Q: What factors determine the strength of a currency?
A: Currency trading is complicated by the fact that there are so many factors involved. Not only are there a number of country-specific variables that go into determining a currency's strength, but there are also other benchmarks--other currencies, for example, as well as commodities--against which a currency's strength can be measured.
However, three crucial factors are as follows:
- Interest rates. High interest rates help promote a strong currency, because foreign investors can get a higher return by investing in that country. However, the level of interest rates is relative. You've probably noticed that interest rates on CDs, savings accounts and money market accounts are very low right now. So are U.S. Treasury bond rates and the U.S. federal funds rate. Ordinarily, this would weaken the U.S. dollar, except for the fact that interest rates behind other major world currencies are also low.

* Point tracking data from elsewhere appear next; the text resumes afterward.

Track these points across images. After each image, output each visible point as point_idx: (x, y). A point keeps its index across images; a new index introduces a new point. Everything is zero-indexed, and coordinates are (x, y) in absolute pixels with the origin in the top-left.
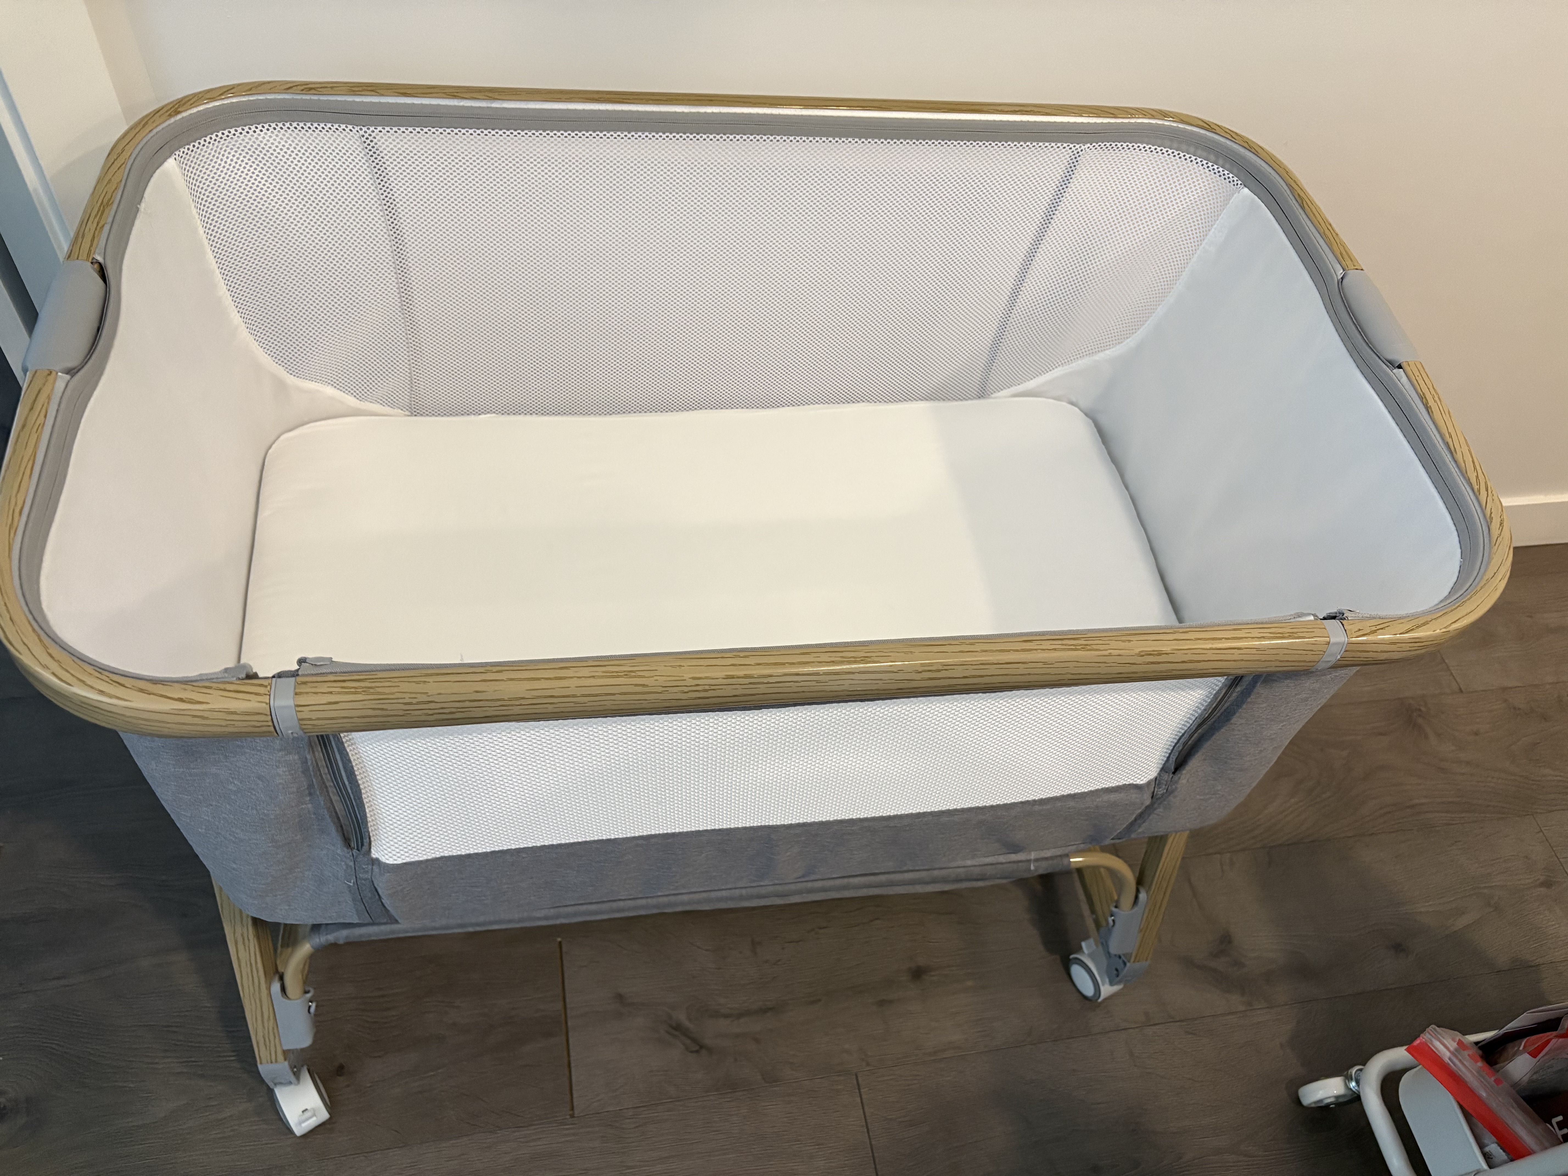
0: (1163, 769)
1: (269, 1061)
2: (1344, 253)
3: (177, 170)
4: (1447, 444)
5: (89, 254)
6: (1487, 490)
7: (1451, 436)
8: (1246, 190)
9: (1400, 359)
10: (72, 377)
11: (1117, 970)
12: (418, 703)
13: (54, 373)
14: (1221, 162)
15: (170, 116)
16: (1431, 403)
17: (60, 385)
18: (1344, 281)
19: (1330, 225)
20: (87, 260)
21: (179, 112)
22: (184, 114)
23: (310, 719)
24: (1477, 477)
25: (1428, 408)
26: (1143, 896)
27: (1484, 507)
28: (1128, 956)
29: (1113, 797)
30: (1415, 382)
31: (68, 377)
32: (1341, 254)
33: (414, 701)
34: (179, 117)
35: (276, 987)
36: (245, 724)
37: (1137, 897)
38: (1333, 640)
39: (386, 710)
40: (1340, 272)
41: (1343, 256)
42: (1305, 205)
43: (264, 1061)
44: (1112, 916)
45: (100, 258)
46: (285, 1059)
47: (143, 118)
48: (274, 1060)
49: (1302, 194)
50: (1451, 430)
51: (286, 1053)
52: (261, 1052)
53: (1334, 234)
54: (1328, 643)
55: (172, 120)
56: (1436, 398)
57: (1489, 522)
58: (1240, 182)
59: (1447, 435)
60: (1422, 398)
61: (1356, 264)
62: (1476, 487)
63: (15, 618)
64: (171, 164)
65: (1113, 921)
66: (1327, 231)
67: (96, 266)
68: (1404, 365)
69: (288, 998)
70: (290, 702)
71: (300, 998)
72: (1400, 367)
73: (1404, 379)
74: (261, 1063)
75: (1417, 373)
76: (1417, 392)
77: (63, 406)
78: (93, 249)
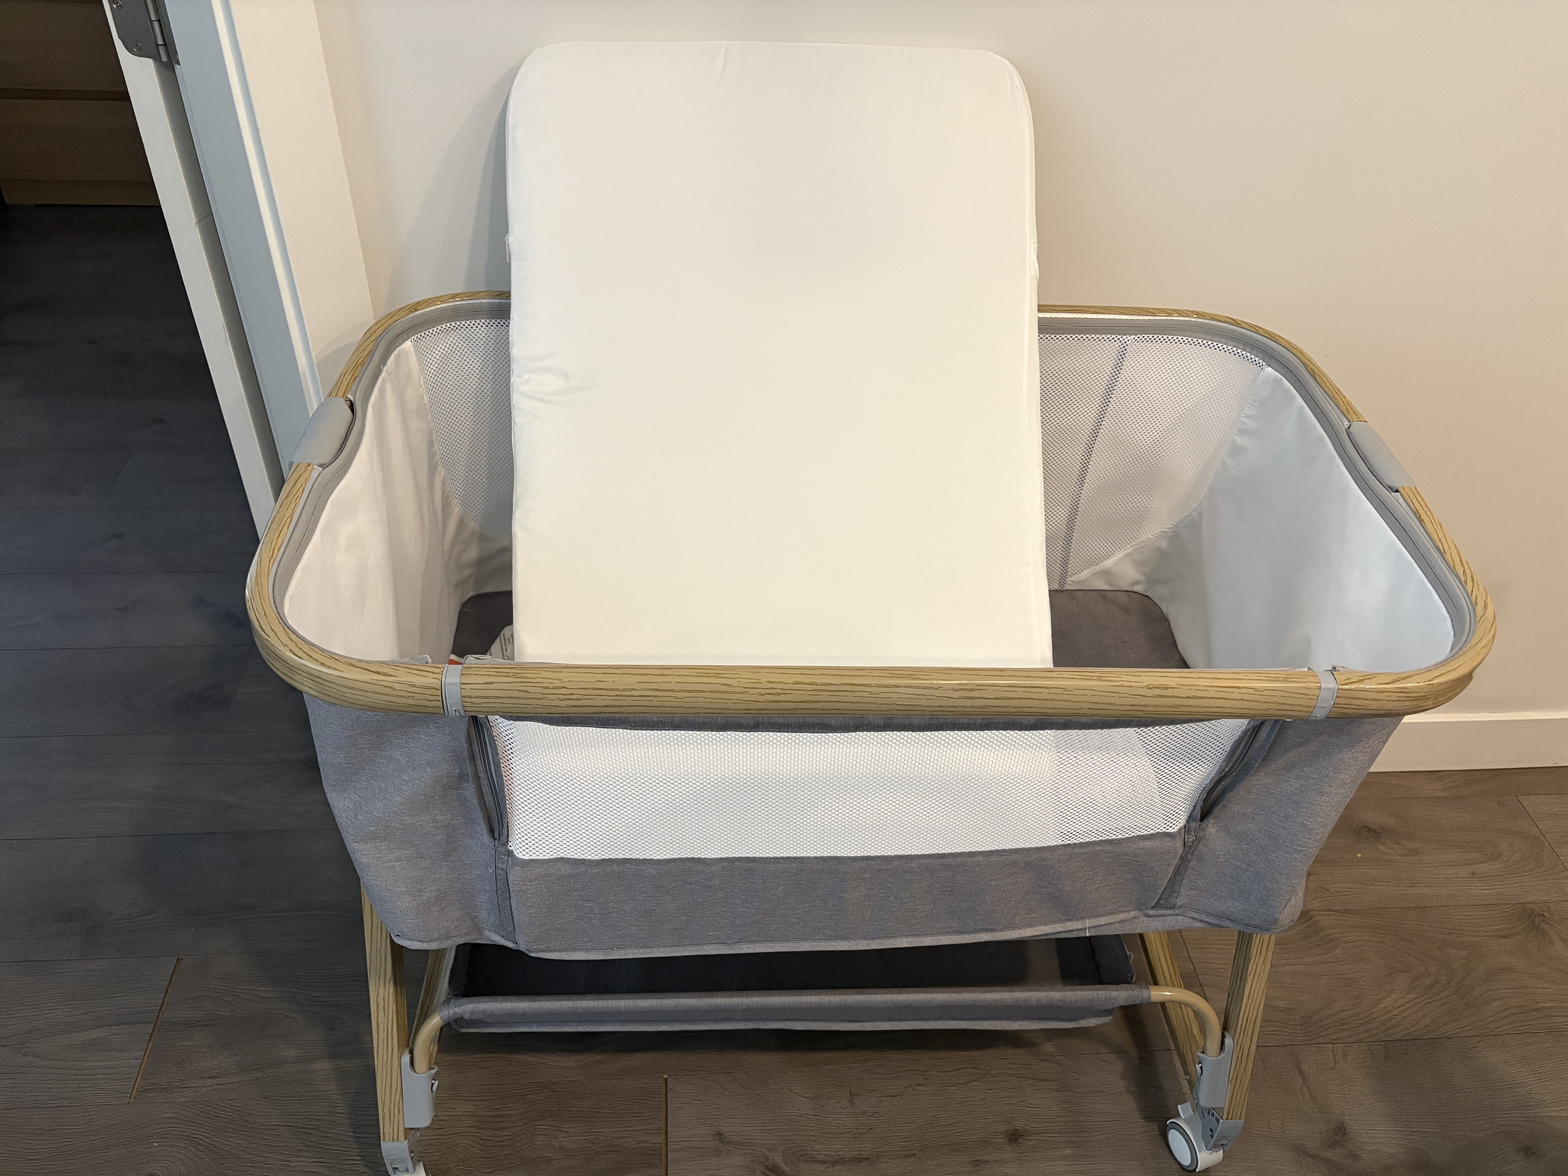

- Economic policies. Tight fiscal discipline and anti-inflationary monetary policies help promote a strong currency. Again, this is all relative--the U.S.has its fiscal problems, but so do many other nations around the world.
- Stability. A strong government with a well-established rule of law and a history of constructive economic policies are the type of things that attract investment and thus promote a strong currency. In the case of the U.S. dollar, its strength is further augmented by the fact that commodities are generally traded in dollars, and many countries use the dollar as a reserve currency.
Speaking of stability, that is probably what governments seek for their currencies, more so than strength. A strong currency makes a country's exports more expensive, hurting that nation's trade competitiveness. On the other hand, a weak currency makes imports more expensive, boosting domestic inflation. So the ideal course is to aim down the middle and avoid destabilizing fluctuations.